Arbeitsmarkt

Besondere Fähigkeiten: IT-Unternehmen suchen Autisten als Programmierer

Software-Unternehmen stellen vermehrt Arbeitnehmer mit Asperger-Syndrom ein. Ihre besonderen Fähigkeiten helfen beim Bearbeiten langer Zahlenreihen und großer Datenbanken. Ihre hohe Konzentration über viele Stunden ist für die Unternehmen nützlich.

Das Erkennen von Mustern und das Aufspüren von Programmierungsfehlern sind Fähigkeiten, die sich Unternehmen noch mehr zunutze machen wollen. (Foto: Flickr/Marjan Krebelj)

Das Erkennen von Mustern und das Aufspüren von Programmierungsfehlern sind Fähigkeiten, die sich Unternehmen noch mehr zunutze machen wollen. (Foto: Flickr/Marjan Krebelj)

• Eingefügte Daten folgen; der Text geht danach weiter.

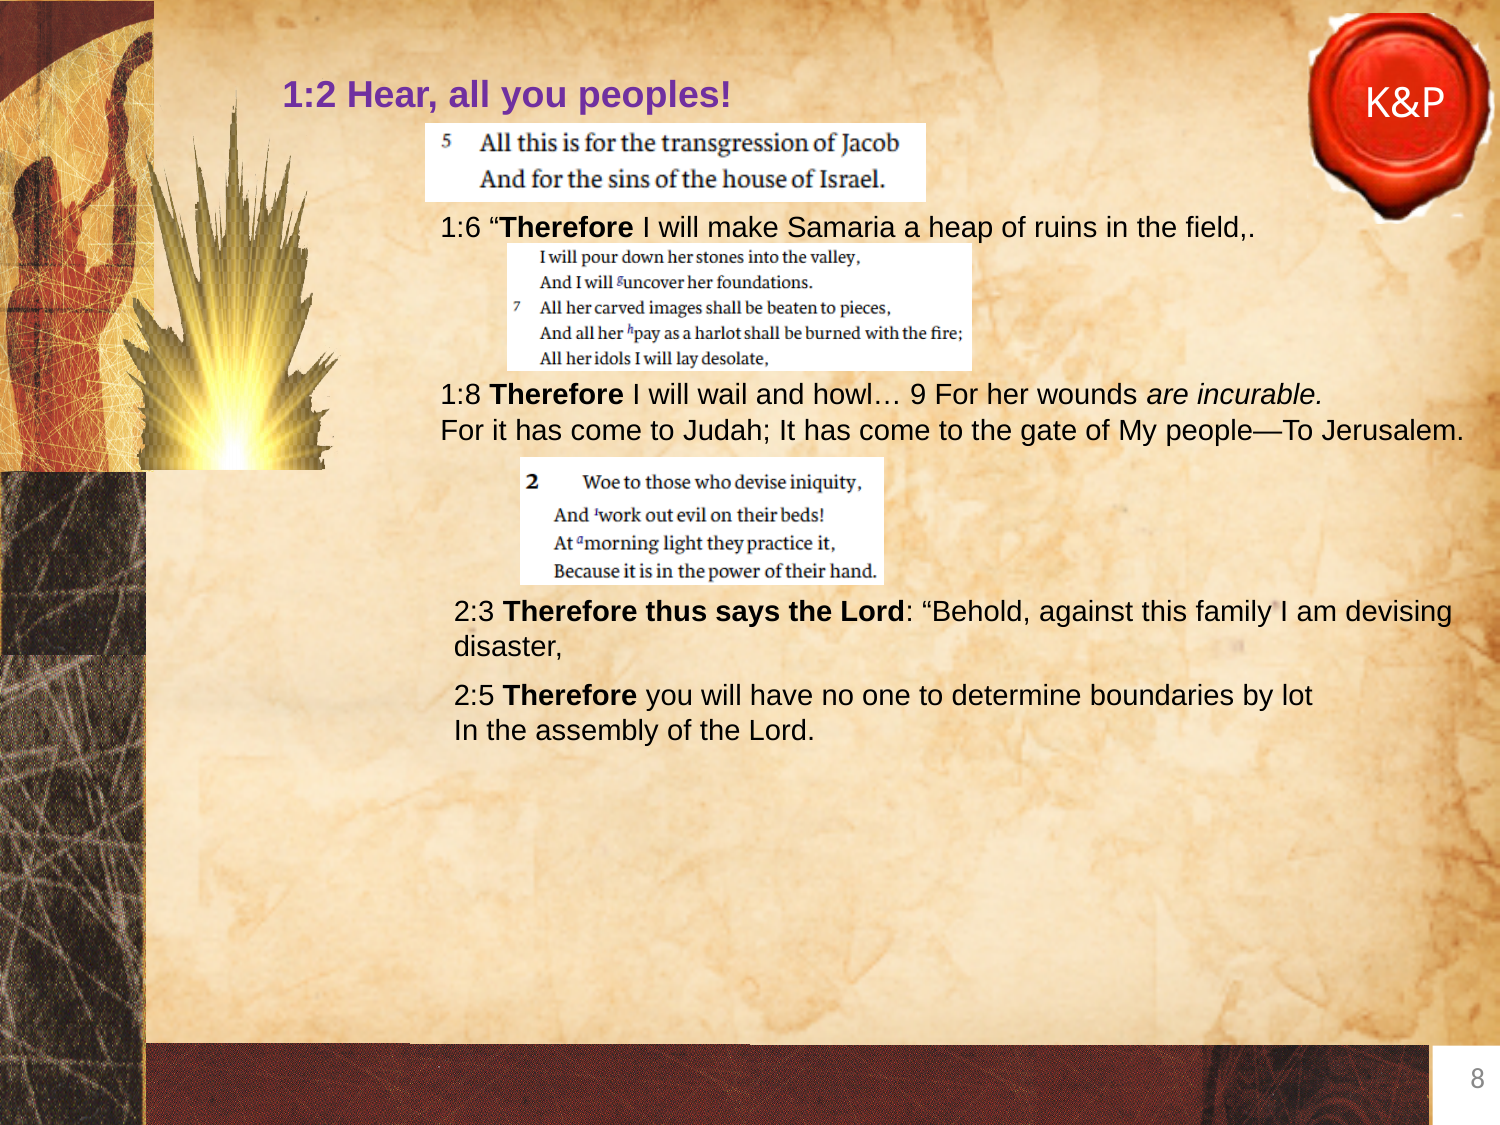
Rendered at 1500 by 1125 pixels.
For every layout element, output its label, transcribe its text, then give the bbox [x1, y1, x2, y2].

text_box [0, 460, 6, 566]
text_box 1:2 Hear, all you peoples! [355, 62, 748, 123]
text_box 2:3 Therefore thus says the Lord: “Behold, against this family I am devising disaster, [439, 585, 1500, 670]
text_box 2:5 Therefore you will have no one to determine boundaries by lot In the assembly of the Lord. [439, 668, 1459, 754]
text_box 1:6 “Therefore I will make Samaria a heap of ruins in the field,. [425, 201, 1321, 251]
text_box 1:8 Therefore I will wail and howl… 9 For her wounds are incurable. For it has come to Judah; It has come to the gate of My people—To Jerusalem. [425, 368, 1500, 454]
picture [0, 0, 1500, 1125]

Der Softwarehersteller SAP will bis zum Ende des Jahrzehnts 650 Menschen mit Autismus einstellen. Der DAX-Konzern will sie als Softwaretester, Programmierer und Spezialisten für Datenqualitätssicherung einsetzen. Einerseits will SAP dadurch an seinem Image als sozialer Arbeitnehmer arbeiten. Andererseits stellt sich die Frage, ob hinter der Ankündigung auch kaufmännische Überlegungen stecken.

Friedrich Nolte vom Verein Autismus Deutschland will die Ankündigung genau beobachten. „Wir werden sehr genau drauf aufpassen, dass sie diese Ankündigung auch wahr machen und dass sie diese Arbeiter nicht ausbeuten“, sagte er der britischen Tageszeitung The Guardian. Die Aktion werde aber generell begrüßt.

In Indien und Irland sind bereits elf Arbeitskräfte mit Autismus in SAP-Betriebe integriert.

Menschen mit Autismus leiden an einer angeborenen, unheilbaren Wahrnehmungs- und Informationsstörung des Gehirns. Zum einen fällt es Autisten schwer, sich in sozialen Situationen angemessen zu verhalten und zu kommunizieren. Zum anderen zeichnet sich die Abweichung bei der Informationsverarbeitung von Autisten dadurch aus, dass sie besondere Stärken bei Wahrnehmung, Aufmerksamkeit, Gedächtnis, Konzentration und Intelligenz ausbilden können.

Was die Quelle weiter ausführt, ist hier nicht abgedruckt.